Misappropriation of funds
Outside the funding drought, allegations of misappropriation of fund by founders is now rife in the startup ecosystem.
Just recently fingers were pointing at another fintech company, Payday, which is now seeking buyers barely 6 months after raising $3 million in in a seed round led by Moniepoint.
The company’s founder and CEO, Favour Ori, was alleged to be paying himself a monthly salary of $15,000 at the expense of the company’s survival while employees were made to take pay cuts.
The company had also faced serious allegations of fraud from customers as their accounts were restricted without any explanation until they cried out on social media.
Elsewhere in Ghana, Dash, a fintech startup that had raised over $86 million in 5 years of its operations shut down last week.
The company claimed to have handled $1 billion in transactions and added a million users from Ghana, Nigeria, and Kenya. In five months, those figures showed a 5x increase in users.
However, internal Dash data audits showed that the company’s founder Boakye Boampong lied and inflated the number of users. Soon, he was let go.
When Kenneth Kinshua eventually replaced him, it was already too late to save the company. A second audit of the business’s financial records found an unreported shortfall of at least $25 million. Boampong reportedly earned $50,000 monthly and allegedly diverted at least $8 million.
Paths to success for startups
According to Akin-Moses, startups that want to succeed will have to be cautious of their salary payouts as this constitutes a large chunk of their payout.
- “After raising funds, you don’t have to spend money with the mindset that you will soon go for another raise. There may not be another raise. And this is where the issue of efficient cost management comes in, especially when it has to do with salaries,” he said.
On his part, Ekezie noted that many factors can lead to the failure of a startup, but it is very important to have a product that the market needs.

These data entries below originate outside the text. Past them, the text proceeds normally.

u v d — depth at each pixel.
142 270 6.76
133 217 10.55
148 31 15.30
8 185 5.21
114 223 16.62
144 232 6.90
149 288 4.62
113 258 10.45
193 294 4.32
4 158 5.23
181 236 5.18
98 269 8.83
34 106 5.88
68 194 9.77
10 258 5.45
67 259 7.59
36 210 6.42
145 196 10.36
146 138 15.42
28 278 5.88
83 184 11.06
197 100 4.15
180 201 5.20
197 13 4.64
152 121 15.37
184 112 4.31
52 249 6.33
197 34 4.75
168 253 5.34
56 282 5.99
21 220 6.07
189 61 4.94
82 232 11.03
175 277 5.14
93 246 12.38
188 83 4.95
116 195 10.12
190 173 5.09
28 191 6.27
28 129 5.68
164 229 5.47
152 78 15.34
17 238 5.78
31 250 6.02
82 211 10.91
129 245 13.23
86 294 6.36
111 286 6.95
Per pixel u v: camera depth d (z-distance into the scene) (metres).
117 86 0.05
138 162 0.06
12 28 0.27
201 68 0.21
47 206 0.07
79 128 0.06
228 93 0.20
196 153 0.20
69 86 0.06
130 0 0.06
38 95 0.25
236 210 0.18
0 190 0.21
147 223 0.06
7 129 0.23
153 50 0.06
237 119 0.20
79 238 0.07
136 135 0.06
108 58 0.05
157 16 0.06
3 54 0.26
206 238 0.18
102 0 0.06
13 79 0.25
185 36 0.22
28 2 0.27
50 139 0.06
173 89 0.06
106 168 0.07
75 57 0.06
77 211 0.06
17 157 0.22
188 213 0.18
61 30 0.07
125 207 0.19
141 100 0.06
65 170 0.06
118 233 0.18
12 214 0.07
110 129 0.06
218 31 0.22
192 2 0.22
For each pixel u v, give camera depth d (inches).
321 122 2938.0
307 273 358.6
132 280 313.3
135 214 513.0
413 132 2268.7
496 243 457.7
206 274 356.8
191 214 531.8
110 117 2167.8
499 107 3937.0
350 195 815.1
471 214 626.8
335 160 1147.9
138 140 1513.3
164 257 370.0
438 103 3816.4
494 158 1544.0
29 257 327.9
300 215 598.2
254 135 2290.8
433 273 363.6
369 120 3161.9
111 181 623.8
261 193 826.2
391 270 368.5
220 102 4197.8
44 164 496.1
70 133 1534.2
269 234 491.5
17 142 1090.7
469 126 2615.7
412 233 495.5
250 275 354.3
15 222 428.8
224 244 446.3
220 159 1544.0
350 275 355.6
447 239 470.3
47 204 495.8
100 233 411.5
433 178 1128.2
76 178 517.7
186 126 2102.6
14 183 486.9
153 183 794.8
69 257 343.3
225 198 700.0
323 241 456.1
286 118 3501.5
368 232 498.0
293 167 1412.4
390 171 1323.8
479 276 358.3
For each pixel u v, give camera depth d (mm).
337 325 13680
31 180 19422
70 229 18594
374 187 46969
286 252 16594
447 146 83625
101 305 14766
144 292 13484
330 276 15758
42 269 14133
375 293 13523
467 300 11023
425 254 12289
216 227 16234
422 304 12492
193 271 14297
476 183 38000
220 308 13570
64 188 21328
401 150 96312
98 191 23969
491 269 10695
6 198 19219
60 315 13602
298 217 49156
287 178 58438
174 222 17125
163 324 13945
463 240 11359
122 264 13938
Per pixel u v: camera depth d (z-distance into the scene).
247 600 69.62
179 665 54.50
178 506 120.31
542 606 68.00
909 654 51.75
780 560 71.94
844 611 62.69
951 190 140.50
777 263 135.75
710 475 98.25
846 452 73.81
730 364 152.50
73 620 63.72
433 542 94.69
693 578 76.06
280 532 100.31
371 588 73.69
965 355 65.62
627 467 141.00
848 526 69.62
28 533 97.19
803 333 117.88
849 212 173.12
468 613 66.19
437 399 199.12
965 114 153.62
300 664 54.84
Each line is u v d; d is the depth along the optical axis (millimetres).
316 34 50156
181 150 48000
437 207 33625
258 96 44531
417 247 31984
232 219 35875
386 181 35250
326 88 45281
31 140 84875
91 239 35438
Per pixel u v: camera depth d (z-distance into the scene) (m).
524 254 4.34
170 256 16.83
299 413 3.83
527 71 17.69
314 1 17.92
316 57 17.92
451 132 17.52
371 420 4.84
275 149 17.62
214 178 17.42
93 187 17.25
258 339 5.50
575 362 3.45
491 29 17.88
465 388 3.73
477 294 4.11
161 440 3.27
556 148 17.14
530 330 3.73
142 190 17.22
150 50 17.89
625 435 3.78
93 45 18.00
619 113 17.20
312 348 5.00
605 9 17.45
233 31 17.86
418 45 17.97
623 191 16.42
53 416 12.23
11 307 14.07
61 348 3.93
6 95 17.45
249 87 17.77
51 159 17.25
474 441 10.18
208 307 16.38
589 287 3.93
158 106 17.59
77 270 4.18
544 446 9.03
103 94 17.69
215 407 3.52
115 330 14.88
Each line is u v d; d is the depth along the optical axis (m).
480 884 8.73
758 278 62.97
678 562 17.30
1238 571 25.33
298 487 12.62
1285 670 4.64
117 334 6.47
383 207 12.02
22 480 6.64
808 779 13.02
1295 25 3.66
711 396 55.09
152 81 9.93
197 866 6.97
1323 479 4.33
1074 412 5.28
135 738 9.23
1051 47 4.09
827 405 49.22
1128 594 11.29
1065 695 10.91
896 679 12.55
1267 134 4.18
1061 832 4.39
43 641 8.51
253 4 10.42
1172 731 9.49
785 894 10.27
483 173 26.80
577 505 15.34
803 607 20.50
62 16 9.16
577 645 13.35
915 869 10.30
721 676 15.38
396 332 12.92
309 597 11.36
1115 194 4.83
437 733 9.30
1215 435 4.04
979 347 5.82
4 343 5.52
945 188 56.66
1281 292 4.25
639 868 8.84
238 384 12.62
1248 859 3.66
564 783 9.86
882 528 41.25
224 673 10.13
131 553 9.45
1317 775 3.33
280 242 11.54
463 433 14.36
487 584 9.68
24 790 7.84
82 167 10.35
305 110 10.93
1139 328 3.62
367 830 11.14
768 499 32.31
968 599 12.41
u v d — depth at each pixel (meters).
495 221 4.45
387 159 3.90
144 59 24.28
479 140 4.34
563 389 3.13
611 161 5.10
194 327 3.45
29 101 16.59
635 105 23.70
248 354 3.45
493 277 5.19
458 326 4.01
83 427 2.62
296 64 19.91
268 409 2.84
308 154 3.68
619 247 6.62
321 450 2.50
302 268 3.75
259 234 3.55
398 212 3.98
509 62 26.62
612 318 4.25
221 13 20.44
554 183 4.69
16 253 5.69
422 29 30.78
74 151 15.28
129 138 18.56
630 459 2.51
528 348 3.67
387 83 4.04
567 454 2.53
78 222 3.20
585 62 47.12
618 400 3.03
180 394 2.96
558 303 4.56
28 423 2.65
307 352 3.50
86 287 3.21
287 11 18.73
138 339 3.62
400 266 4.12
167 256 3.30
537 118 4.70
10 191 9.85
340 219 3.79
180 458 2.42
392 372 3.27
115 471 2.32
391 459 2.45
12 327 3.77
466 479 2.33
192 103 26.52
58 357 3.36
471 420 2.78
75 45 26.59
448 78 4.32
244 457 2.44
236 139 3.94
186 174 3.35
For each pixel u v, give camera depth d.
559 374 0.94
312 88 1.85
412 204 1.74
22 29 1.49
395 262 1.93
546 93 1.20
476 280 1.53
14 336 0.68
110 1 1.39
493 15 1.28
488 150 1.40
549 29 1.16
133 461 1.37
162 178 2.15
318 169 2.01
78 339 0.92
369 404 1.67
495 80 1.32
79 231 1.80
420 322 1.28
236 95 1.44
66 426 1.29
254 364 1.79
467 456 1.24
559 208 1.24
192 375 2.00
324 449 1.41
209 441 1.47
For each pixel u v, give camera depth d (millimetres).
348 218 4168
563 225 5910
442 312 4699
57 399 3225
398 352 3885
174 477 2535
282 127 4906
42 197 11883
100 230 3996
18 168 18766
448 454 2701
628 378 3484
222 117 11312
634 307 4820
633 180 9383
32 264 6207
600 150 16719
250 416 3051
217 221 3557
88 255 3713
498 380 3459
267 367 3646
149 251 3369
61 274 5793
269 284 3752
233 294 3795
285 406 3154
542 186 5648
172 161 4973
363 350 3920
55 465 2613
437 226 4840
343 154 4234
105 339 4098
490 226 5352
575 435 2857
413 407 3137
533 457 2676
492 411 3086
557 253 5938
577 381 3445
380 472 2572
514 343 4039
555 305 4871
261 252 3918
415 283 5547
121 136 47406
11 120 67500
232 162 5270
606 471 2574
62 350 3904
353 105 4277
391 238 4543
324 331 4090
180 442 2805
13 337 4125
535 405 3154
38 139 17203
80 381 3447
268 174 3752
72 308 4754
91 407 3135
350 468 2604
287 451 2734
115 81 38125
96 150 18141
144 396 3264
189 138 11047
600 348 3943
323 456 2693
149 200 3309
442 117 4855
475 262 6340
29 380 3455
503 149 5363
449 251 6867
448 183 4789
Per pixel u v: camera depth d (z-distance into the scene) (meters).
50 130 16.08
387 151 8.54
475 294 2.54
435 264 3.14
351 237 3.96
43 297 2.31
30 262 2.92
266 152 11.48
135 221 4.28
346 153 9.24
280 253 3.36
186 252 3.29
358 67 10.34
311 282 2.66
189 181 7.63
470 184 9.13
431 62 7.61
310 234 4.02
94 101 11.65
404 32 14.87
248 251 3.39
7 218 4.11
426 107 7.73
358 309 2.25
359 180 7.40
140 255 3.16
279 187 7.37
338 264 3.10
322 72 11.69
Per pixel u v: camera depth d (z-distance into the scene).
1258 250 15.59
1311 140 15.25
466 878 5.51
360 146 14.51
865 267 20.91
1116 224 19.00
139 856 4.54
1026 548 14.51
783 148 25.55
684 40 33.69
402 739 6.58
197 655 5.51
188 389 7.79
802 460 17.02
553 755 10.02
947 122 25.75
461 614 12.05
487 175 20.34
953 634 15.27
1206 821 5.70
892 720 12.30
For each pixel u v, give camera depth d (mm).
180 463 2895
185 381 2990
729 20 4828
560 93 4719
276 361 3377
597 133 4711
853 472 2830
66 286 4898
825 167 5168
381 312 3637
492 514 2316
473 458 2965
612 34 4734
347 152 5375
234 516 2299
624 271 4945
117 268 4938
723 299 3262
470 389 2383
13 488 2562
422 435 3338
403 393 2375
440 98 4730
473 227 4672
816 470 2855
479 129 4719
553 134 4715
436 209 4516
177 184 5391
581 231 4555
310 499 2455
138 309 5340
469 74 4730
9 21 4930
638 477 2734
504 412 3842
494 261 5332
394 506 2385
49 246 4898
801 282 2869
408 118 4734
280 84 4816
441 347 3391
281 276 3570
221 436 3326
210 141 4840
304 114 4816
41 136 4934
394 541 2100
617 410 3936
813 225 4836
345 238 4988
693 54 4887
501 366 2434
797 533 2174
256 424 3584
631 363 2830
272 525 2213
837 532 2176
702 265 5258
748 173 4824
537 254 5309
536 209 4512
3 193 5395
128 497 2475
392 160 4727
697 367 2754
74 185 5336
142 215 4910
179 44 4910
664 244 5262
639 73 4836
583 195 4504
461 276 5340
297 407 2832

- “To achieve success, a startup needs to find product-market fit, which means aligning the founder’s vision with the market’s needs. Many factors can lead to failure, such as a lack of market fit, macroeconomic challenges, an inability to charge customers, difficulty in hiring and retaining talent, and more. In the early stages, startups face numerous challenges. All of those things are working together simultaneously all at once to try to make you feel. So you’re juggling many balls and none of them have to drop,” he said.